Tabs Out | New Batch – Distant Bloom

New Batch – Distant Bloom

4.11.19 by Ryan Masteller

There is a place out in the Midwest where the glistening sun shimmers over a sleepwalking populace. With heads drooped, the people go about their business, their dreams floating to the surface of their everyday lives and disappearing at the first sign of notice. They shake their heads to clear the cobwebs and regain some focus on a forgotten memory or longing, then they return to whatever it was they happened to be doing. It is a place where true life is held hostage by a constant scrabbling toward modern survival.

The place is St. Louis, although it could be anyplace.

Distant Bloom emerges fully formed from the American soil, merging earthly heartache with heavenly beauty. On only their third and fourth releases, the label triples and quadruples down on the life-affirming elements lurking beneath the surface, infiltrating the malaise and ennui and other philosophical-sounding serious words that afflict the modern US of A. Prepare your ears to be cupped gently by the drifting inspiration, and gear up for an onrushing of the feel-goodery that until now has only hinted at its existence from the periphery. We turn first to a baseball diamond carved in the middle of a cornfield.


“Is this heaven?” you ask, maybe just little sheepishly, knowing the obvious response. “No, it’s Iowa,” Kevin Costner responds, and you know right away that he’s lying because we’ve already determined that it’s St. Louis, which is in Missouri. Still, it’s a fair question and an equally fair rejoinder, but that’s only because it’s been spoken countless times in our modern folklore. But Azaleas, ahem, dream of fields; they don’t haunt a SPECIFIC field or have anything to do with Archibald “Moonlight” Graham. In fact, one would be hard-pressed to suggest that they haunt anything – they just kind of grow, bloom (a pattern here), and exist, flowers of sound beautifying and nourishing the immediate space that Azaleas find themselves in. “Dream of Fields” is one piece split over two sides, an eyes-shut meditation of pastoral beauty and vibrant inner landscapes. The trio of Alice Andres-Wade, Kyle Wade, and Kat Andres taps a radiant new age vein, pollenating minds with effervescent soundscapes and promoting new and healthy mental growth. Plus, $1 of every tape benefits The Spot, a youth center in St. Louis.
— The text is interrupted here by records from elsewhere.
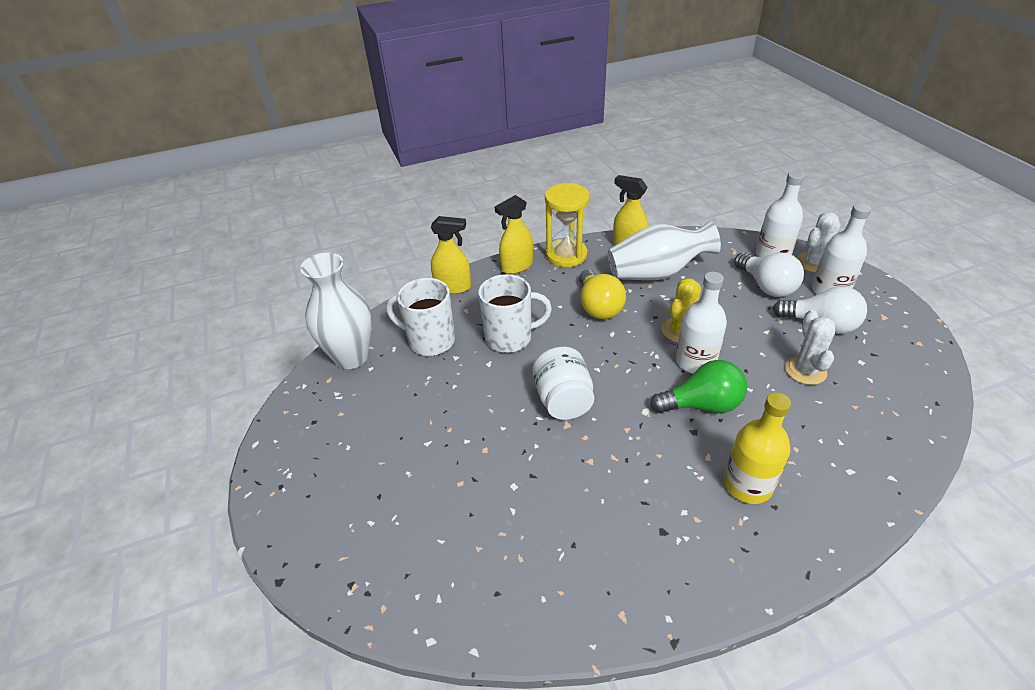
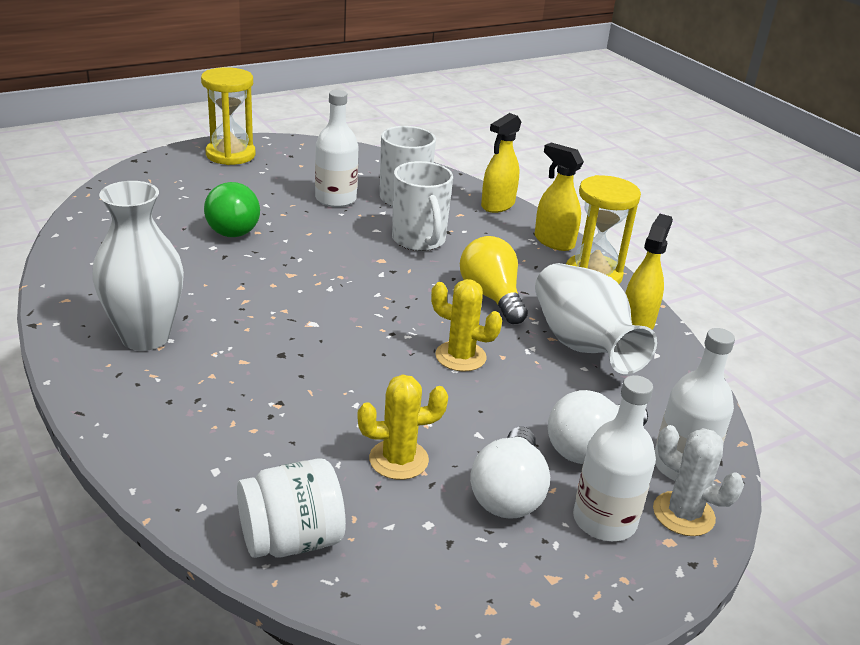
camera: 75 degrees right, 10 degrees down
(295, 476) = (230, 155): none -> yellow hourglass
(351, 357) = (374, 163): white vase -> white vase (145, 337)
(453, 287) = (497, 205): yellow spray bottle -> yellow spray bottle turned 45 degrees clockwise
(563, 400) = (325, 272): white jar -> white jar (291, 539)
(598, 307) = (491, 297): yellow light bulb -> yellow light bulb turned 90 degrees clockwise
(695, 361) = (401, 364): white bottle -> white bottle (335, 199)
(702, 405) = (324, 363): green light bulb -> green light bulb (231, 227)
(747, 485) = (201, 384): yellow bottle -> none
(805, 370) = (398, 460): white cactus -> yellow cactus

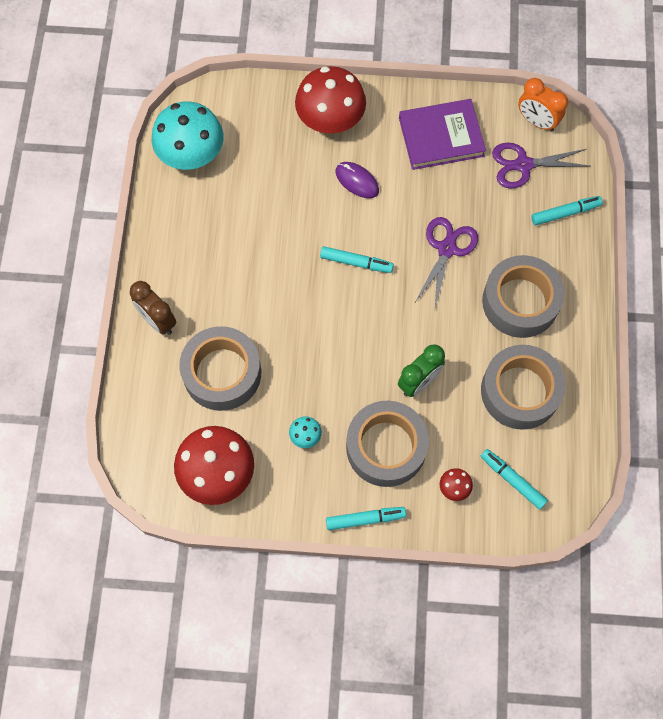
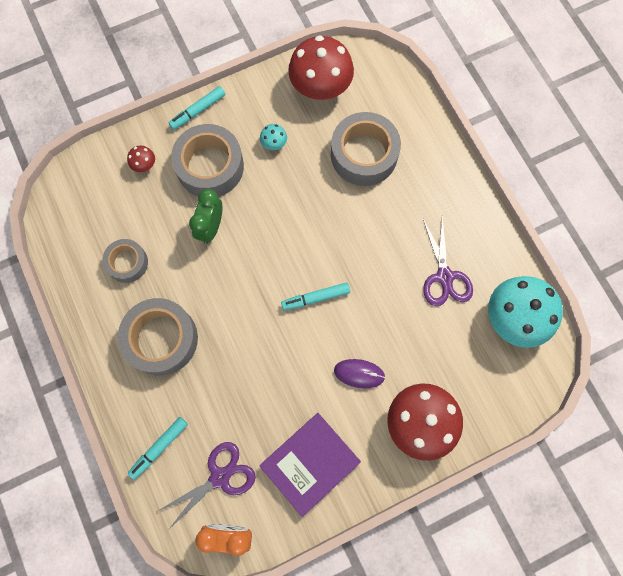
camera: 150 degrees right, 5 degrees up
(158, 320) = (438, 166): brown clock -> none
(447, 249) = (247, 353): purple scissors -> purple scissors (444, 277)
(512, 480) = (102, 192): turquoise marker -> none
(520, 391) = (127, 263): grey tape -> grey tape, size x0.58

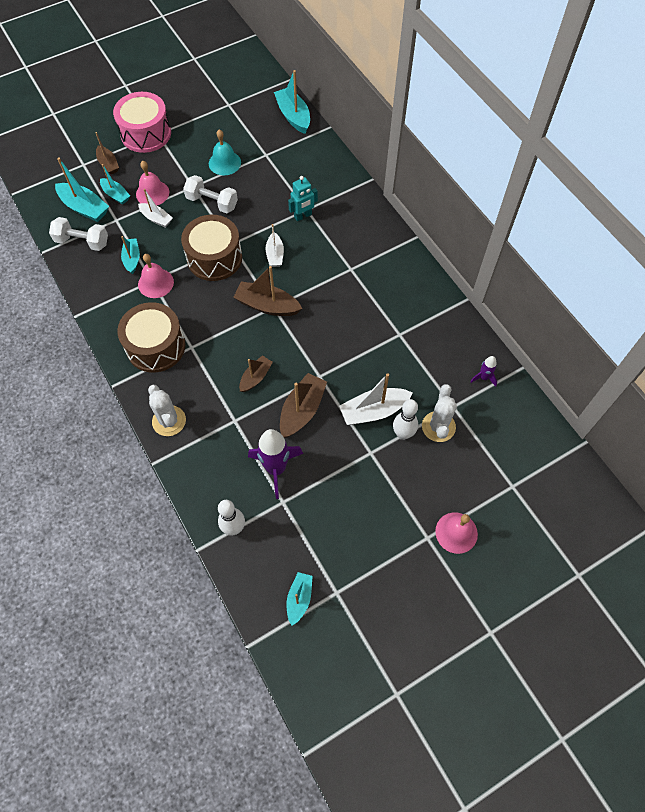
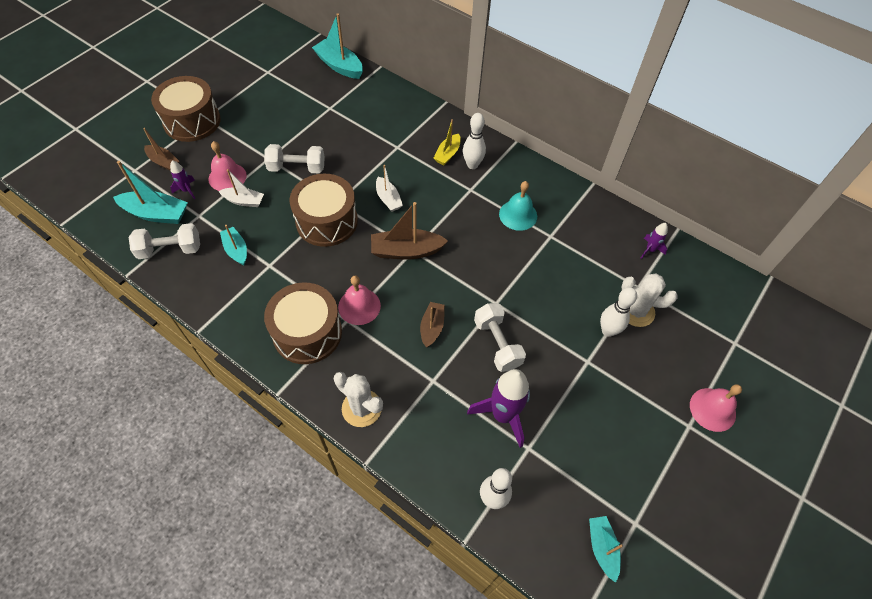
camera: 25 degrees left, 5 degrees down
(116, 195) = (187, 190): turquoise boat -> purple rocket
(146, 133) = (192, 121): pink drum -> brown drum
(155, 283) = (275, 266): pink bell -> pink bell (359, 306)
(224, 163) = (291, 126): turquoise bell -> turquoise bell (518, 215)
(302, 410) = (497, 344): brown boat -> white dumbbell
(303, 216) = (397, 154): turquoise robot -> none
(347, 229) = (447, 154): none -> yellow boat
(364, 246) = (472, 165): none -> white bowling pin
(373, 411) = (567, 318): white boat -> none
(438, 426) = (636, 311): white cactus -> white cactus turned 60 degrees counterclockwise

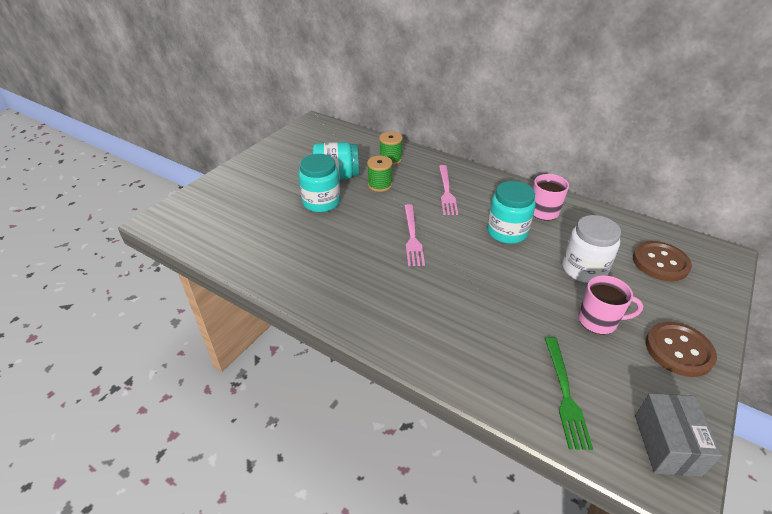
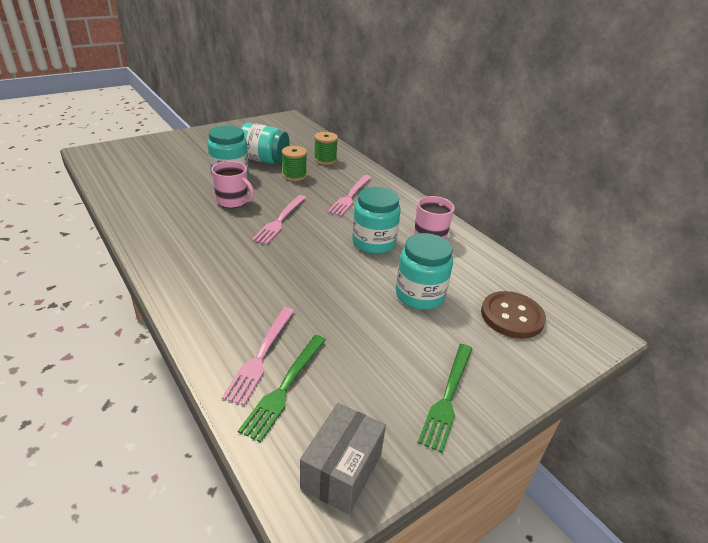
camera: 20 degrees right, 5 degrees down
(521, 374) = (261, 355): none -> pink fork
(584, 269) = (419, 295): white jar -> turquoise jar
(598, 321) = (387, 341): pink mug -> pink mug (233, 201)
(678, 350) = (447, 397): brown button -> green fork

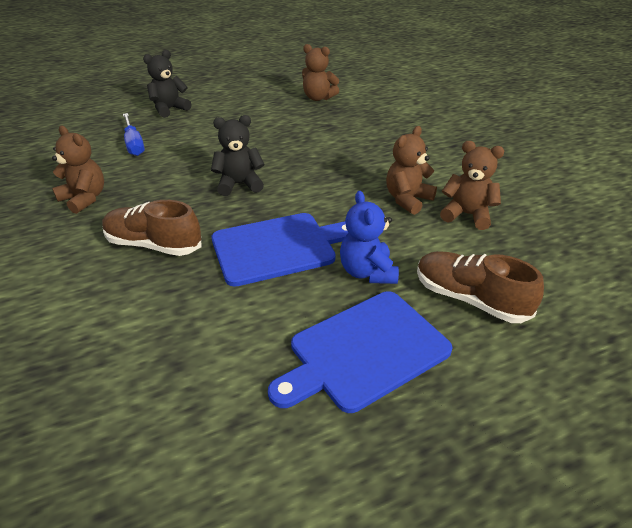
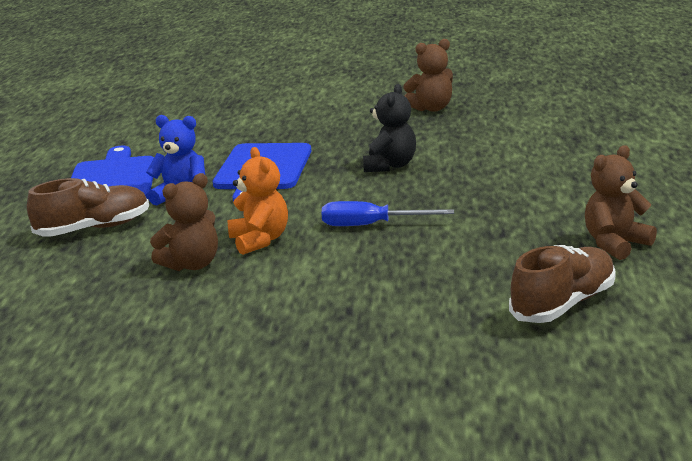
camera: 120 degrees right, 15 degrees down
(134, 144) = (537, 126): blue screwdriver -> blue screwdriver (371, 225)
(154, 245) = (326, 129): brown shoe -> brown shoe (563, 304)
(169, 109) = (633, 146): black teddy bear -> none
(407, 200) = (260, 240): brown teddy bear -> orange teddy bear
If “Dream of Fields” is not heaven, then what are we to make of Bret Schneider’s “Constellations”? They certainly sound like they dot the night sky, twinkling in ever-present locations on the star map as our universe continues to expand outward at an incomprehensible rate. You really ought to stop and think about how physics works here, because it’ll simply blow your mind at how difficult it is for the human mind to pin down interstellar movement and relativity. Talk about shaking you out of your stupor! You’ll spend the rest of the day trying to figure out the meaning of it all. Maybe the rest of your life. Schneider’s cool with that – he’s here to help, after all, with “Constellations,” a glorious starburst of quietly overwhelming synthesizer oscillations that sparkle and reverberate just for you – that’s right, just you with your telescope and the chunky Walkman and an unobstructed view of the night sky. “Constellations” is the perfect soundtrack. It’s like you’re in a planetarium, but it’s not a planetarium, it’s the real thing, and all of time and space comes rushing at you as you let every memory and every dream and every particle of matter take over your body all at once. Did I say overwhelming already? I did? I meant it. And here, too, $1 of every cassette purchased goes to the National Coalition Against Domestic Violence.

Both tapes come in an edition of 50 from Distant Bloom. Have at it!